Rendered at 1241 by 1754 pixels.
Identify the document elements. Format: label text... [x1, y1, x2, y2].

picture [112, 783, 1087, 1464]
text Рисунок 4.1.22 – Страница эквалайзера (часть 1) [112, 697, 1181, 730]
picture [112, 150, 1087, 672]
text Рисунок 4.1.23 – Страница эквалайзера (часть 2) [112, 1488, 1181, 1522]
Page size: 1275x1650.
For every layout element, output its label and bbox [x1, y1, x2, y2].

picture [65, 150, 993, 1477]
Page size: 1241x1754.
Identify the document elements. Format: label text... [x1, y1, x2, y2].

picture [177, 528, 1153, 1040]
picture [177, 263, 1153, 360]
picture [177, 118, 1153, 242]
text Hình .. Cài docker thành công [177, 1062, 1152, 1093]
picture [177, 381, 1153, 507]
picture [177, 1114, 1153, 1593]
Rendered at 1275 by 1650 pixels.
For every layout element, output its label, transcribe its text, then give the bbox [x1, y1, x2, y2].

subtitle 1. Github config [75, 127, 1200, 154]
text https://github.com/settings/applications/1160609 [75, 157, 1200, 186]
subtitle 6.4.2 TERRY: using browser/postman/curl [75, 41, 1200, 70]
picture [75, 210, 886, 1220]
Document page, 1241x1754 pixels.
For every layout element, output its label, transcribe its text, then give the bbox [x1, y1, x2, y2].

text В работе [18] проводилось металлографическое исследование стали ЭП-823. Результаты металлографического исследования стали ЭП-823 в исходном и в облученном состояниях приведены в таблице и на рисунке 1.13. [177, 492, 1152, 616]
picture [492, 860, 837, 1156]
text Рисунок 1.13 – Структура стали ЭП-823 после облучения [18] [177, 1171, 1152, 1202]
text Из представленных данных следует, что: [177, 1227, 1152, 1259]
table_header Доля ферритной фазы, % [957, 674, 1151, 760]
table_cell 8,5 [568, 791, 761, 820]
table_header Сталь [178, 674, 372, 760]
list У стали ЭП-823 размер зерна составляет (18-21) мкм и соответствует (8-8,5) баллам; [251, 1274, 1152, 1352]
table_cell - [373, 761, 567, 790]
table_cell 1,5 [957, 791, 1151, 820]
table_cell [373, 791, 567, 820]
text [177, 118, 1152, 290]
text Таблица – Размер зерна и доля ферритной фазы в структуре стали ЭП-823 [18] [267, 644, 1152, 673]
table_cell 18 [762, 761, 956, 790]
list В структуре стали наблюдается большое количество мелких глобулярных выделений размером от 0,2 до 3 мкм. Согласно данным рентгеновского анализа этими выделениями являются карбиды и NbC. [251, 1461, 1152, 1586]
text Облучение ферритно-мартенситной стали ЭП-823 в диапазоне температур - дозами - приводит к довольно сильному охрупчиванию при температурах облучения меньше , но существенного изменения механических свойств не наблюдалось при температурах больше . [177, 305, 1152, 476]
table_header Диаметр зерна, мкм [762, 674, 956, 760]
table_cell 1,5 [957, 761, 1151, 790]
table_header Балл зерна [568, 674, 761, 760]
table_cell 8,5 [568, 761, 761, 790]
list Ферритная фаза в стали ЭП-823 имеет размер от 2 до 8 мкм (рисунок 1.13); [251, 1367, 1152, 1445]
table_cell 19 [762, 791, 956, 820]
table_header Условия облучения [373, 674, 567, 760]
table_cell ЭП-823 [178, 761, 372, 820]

## Goal of the exercise
Only a number should come back: the count of lines above that include "size".

## Response area
2